If only he had done the same in Glasgow. Four years spent in Scotland's biggest city threw up plenty of opportunities for carousing and revelry and Lafferty did not turn away too many of them, while also getting himself embroiled in any number of needless spats. He dated, married then subsequently split from a Miss Scotland. He got himself involved in an angry Twitter exchange with Neil Lennon, then manager of rivals Celtic. He fell out with his own manager, Ally McCoist. On the field his behaviour wasn't exemplary either. He pretended he had been headbutted by Charlie Mulgrew to get the then Aberdeen player sent off, earning himself a retrospective two-game ban. He was sent off for a challenge that sparked a rammy in a game against Hibernian, and was lucky also not to get sent off for a wild tackle on Andreas Hinkel in an Old Firm game. It makes for a fairly inglorious list.

Back on Scottish soil ahead of tomorrow's friendly international at Hampden, Lafferty comes across as a picture of contrition. There are regrets, perhaps fuelled by the fact that he had a crack of making a name for himself at his boyhood heroes for the right reasons and never really took it. Or maybe more because his subsequent career path - Sion, Palermo, Norwich and now Rizespor - has made him realise that his lot at Rangers wasn't so bad after all. There is only so much summing up of a person's personality that can be achieved in a seven-minute interview but Lafferty, now 27 years old, does come across as someone who genuinely wishes he had done things differently.

"Moving to a club like Rangers - I think I was 20 at the time - was hard, especially coming from a wee village in Northern Ireland," he said. "So maybe it hit me. I'd be the first one to agree I did some daft things at Rangers, on and off the pitch. But it's all about learning from it and I've learned my lessons.

"I've matured, definitely. I realised that if you want to mess around then you need to follow it up with football. When I was at Rangers I didn't do that enough. But I've matured and I'm letting my football do the talking now. I'm enjoying it and that's what's most important.

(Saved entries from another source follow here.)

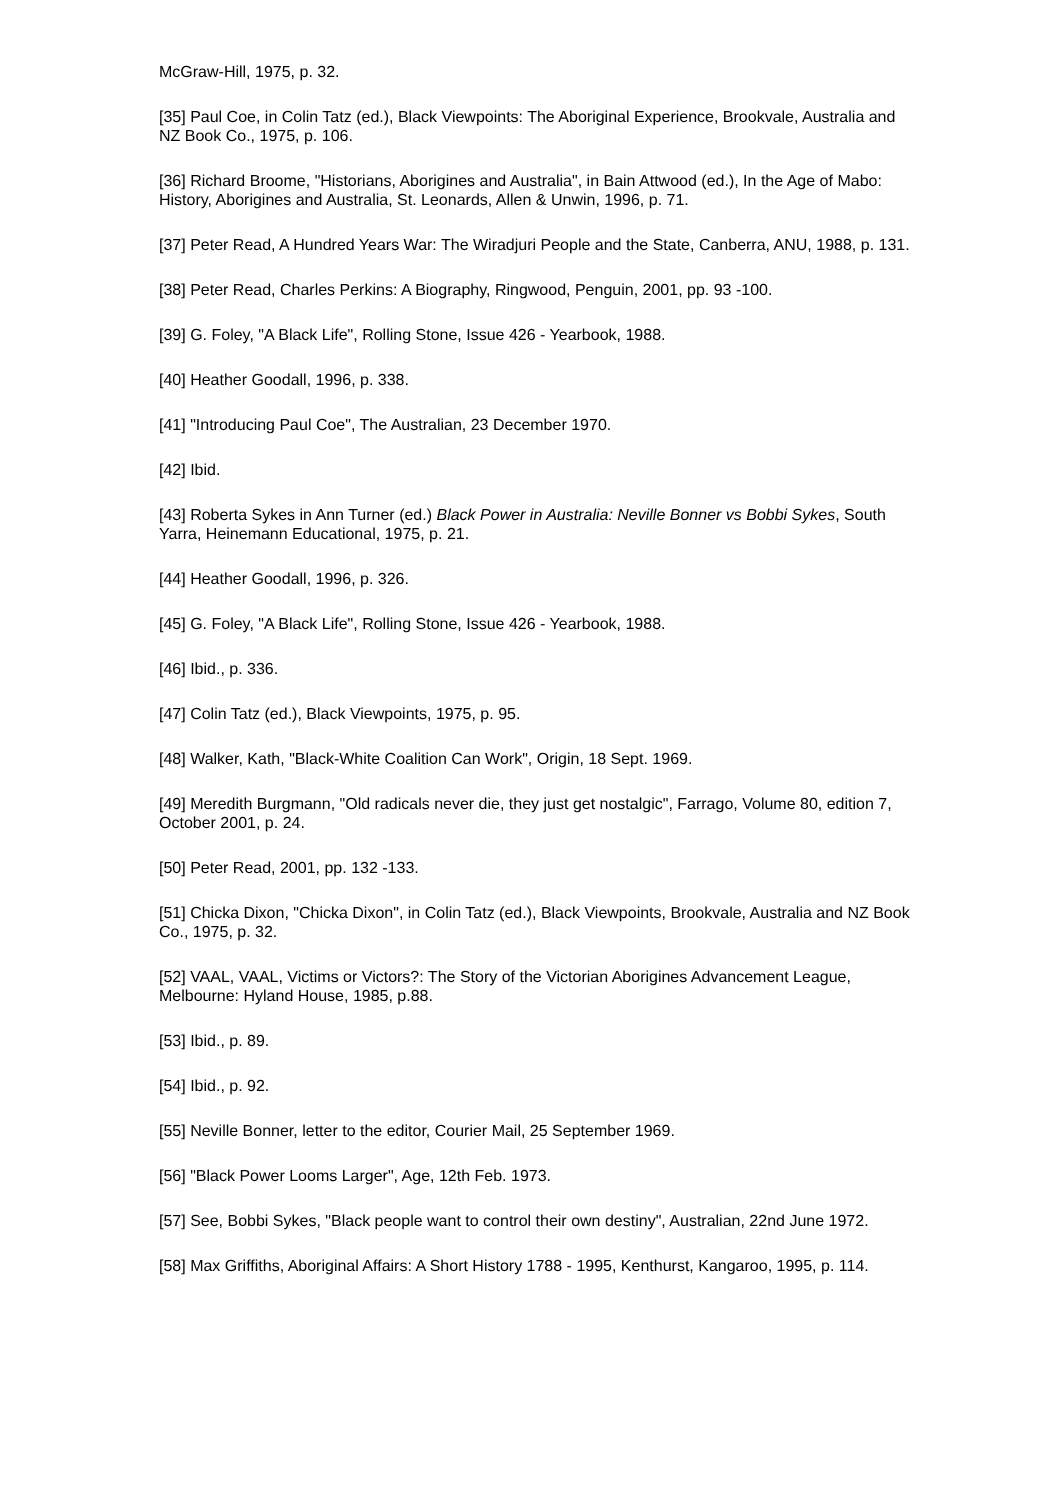McGraw-Hill, 1975, p. 32.
[35] Paul Coe, in Colin Tatz (ed.), Black Viewpoints: The Aboriginal Experience, Brookvale, Australia and NZ Book Co., 1975, p. 106.
[36] Richard Broome, "Historians, Aborigines and Australia", in Bain Attwood (ed.), In the Age of Mabo: History, Aborigines and Australia, St. Leonards, Allen & Unwin, 1996, p. 71.
[37] Peter Read, A Hundred Years War: The Wiradjuri People and the State, Canberra, ANU, 1988, p. 131.
[38] Peter Read, Charles Perkins: A Biography, Ringwood, Penguin, 2001, pp. 93 -100.
[39] G. Foley, "A Black Life", Rolling Stone, Issue 426 - Yearbook, 1988.
[40] Heather Goodall, 1996, p. 338.
[41] "Introducing Paul Coe", The Australian, 23 December 1970.
[42] Ibid.
[43] Roberta Sykes in Ann Turner (ed.) Black Power in Australia: Neville Bonner vs Bobbi Sykes, South Yarra, Heinemann Educational, 1975, p. 21.
[44] Heather Goodall, 1996, p. 326.
[45] G. Foley, "A Black Life", Rolling Stone, Issue 426 - Yearbook, 1988.
[46] Ibid., p. 336.
[47] Colin Tatz (ed.), Black Viewpoints, 1975, p. 95.
[48] Walker, Kath, "Black-White Coalition Can Work", Origin, 18 Sept. 1969.
[49] Meredith Burgmann, "Old radicals never die, they just get nostalgic", Farrago, Volume 80, edition 7, October 2001, p. 24.
[50] Peter Read, 2001, pp. 132 -133.
[51] Chicka Dixon, "Chicka Dixon", in Colin Tatz (ed.), Black Viewpoints, Brookvale, Australia and NZ Book Co., 1975, p. 32.
[52] VAAL, VAAL, Victims or Victors?: The Story of the Victorian Aborigines Advancement League, Melbourne: Hyland House, 1985, p.88.
[53] Ibid., p. 89.
[54] Ibid., p. 92.
[55] Neville Bonner, letter to the editor, Courier Mail, 25 September 1969.
[56] "Black Power Looms Larger", Age, 12th Feb. 1973.
[57] See, Bobbi Sykes, "Black people want to control their own destiny", Australian, 22nd June 1972.
[58] Max Griffiths, Aboriginal Affairs: A Short History 1788 - 1995, Kenthurst, Kangaroo, 1995, p. 114.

"To play for a team like Rangers, to be known as the crazy guy on or off the pitch wasn't what I wanted. That wasn't who I wanted to be. In some ways it overshadowed all the good things I did for Rangers. I did score a few important goals but I'm probably most remembered as the guy who was given a chance and didn't take it. To score title-winning goals was a dream come true for me. But it's the things I did off the pitch, and the stupid things on it, that maybe take a bit of shine off all that."

While his club football remains in a state of flux, he is enjoying a rich vein of form at international level. Northern Ireland, like Scotland, stand on the brink of making a major championships for the first time in decades and Lafferty has been a big part of that, scoring in qualifying victories away to both Hungary and Greece. It has taken a while for him to gain cult hero status among his countrymen, although he is a bit coy about it all.

"It is early days yet although I've scored three goals in the last four," he added. "I just want to focus on my football and hopefully by the end of the campaign we are sitting pretty and have qualified. The table doesn't lie and we have been the second best team in the section so far. Michael [O'Neill, the Northern Ireland manager] has showed a lot of belief in me and I am out to repay him and the fans."